Also, instead of updating the `users` table with the LSN of the commit - which creates extra write load - why not store it in the session cookie, then you can route based on that.
Another option is to enable synchronous replication for transactions that need to be visible on all replicas: https://www.postgresql.org/docs/10/static/warm-standby.html#...
Since this can be enabled/disabled for each transaction it's really powerful.
Note that that'll lag behind reality a bit, we don't continually send the feedback messages that contain the replay progress.
> Another option is to enable synchronous replication for transactions that need to be visible on all replicas: https://www.postgresql.org/docs/10/static/warm-standby.html#....
Note that's only behaving correctly if synchronous_commit is set to remote_apply, which has been added in 9.6. Before that syncrep could only guarantee that the remote side has safely received the necessary WAL, not that it has been applied.
There is also a proposal to add a 'wait for LSN' command, which the author of this article should check out. See https://commitfest.postgresql.org/15/772/ .
The two proposals achieve some form of causal consistency from different ends: one makes writers wait but doesn't require extra communication of LSN inside (and possibly between) client apps, and the other makes readers wait but requires more work from clients. I hope we can get both of these things in (in some form)!

**Data supplied**.

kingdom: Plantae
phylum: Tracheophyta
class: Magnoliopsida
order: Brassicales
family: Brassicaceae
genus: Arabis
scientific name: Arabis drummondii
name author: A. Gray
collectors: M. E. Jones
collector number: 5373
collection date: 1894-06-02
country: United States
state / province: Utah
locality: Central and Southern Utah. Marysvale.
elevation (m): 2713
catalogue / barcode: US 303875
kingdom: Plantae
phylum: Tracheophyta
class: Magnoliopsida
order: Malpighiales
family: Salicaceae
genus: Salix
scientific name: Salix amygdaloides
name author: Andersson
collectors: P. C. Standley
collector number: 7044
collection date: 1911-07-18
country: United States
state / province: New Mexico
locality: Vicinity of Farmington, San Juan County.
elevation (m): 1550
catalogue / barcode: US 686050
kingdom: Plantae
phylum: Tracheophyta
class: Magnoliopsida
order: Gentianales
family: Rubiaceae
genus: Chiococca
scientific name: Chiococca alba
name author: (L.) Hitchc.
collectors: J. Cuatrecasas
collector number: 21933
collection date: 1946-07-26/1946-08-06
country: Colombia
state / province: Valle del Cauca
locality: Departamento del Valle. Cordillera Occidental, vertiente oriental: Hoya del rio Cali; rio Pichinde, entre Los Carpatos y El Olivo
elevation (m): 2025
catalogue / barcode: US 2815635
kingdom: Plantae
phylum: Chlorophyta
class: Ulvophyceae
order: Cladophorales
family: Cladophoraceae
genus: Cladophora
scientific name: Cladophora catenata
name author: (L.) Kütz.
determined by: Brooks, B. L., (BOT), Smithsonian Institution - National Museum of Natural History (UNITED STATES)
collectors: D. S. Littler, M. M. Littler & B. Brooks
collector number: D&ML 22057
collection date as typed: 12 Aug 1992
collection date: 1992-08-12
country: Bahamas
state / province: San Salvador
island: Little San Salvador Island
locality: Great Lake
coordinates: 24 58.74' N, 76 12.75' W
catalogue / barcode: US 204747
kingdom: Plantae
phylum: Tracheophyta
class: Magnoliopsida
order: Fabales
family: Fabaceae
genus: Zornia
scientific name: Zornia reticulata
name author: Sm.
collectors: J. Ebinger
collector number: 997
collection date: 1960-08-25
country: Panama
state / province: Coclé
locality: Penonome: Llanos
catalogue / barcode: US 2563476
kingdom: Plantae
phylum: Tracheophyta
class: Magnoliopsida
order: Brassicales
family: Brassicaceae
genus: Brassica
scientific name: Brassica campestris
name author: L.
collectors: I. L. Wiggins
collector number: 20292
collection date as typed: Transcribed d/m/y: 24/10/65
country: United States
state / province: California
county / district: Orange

**The request**. Please write the next part of the forum discussion on PostgreSQL replicas and read consistency, starting after its last comment.

**Answer to this problem**.
What's your recommendation how to solve the problem described in the article? Would you compare LSNs of replicas in application logic at all?
I think it depends a lot on what you're trying to achieve. In a lot of cases all the guarantee you need is read-your-own-write, and small delays for an individual connection aren't that bad. In that case it can be a reasonable approach to inquire the LSN of the commit you just made, and just have your reads, to whichever replica they go, wait for that LSN to be applied.
For a system that's very latency sensitive that'd not work, and you'd fall back to querying the master pretty much immediately. Or you'd use something like described in the article, although I'd probably implement it somewhat differently.
> Also, instead of updating the `users` table with the LSN of the commit - which creates extra write load - why not store it in the session cookie, then you can route based on that.
The article's a little long, but at one point I do mention that we're putting this information in Postgres in the demo for convenience, but that in a real implementation it might be worthwhile moving it elsewhere as an optimization.
This addresses the first point as well: you're right in that this information can be procured from Postgres, but the point of putting in the observer is to demonstrate a system that could be implemented in a way that's agnostic of storage. It's very plausible that you might want to put `min_lsn` and replication statuses in something very fast like Redis, and even have each `api` worker caching its own version of the latter so that a replica can be selected without even making a network call.
(I've asked Brandur this in the past, so assuming he hasn't changed it this should still be what he uses)
My internal ikiwiki pages are filled with ASCII art diagrams. This tool looks awesome; I’ll have to try it out!
At reddit we would store a field on the user recording the last time they voted on something. If they loaded a page that was newer than that timestamp, then we could skip reading any votes for that page since we knew they couldn't possibly have voted on anything on that page.
This basically takes the same technique and puts it a level down and reverses it, saying "this database has any update this user could have made".
I like it.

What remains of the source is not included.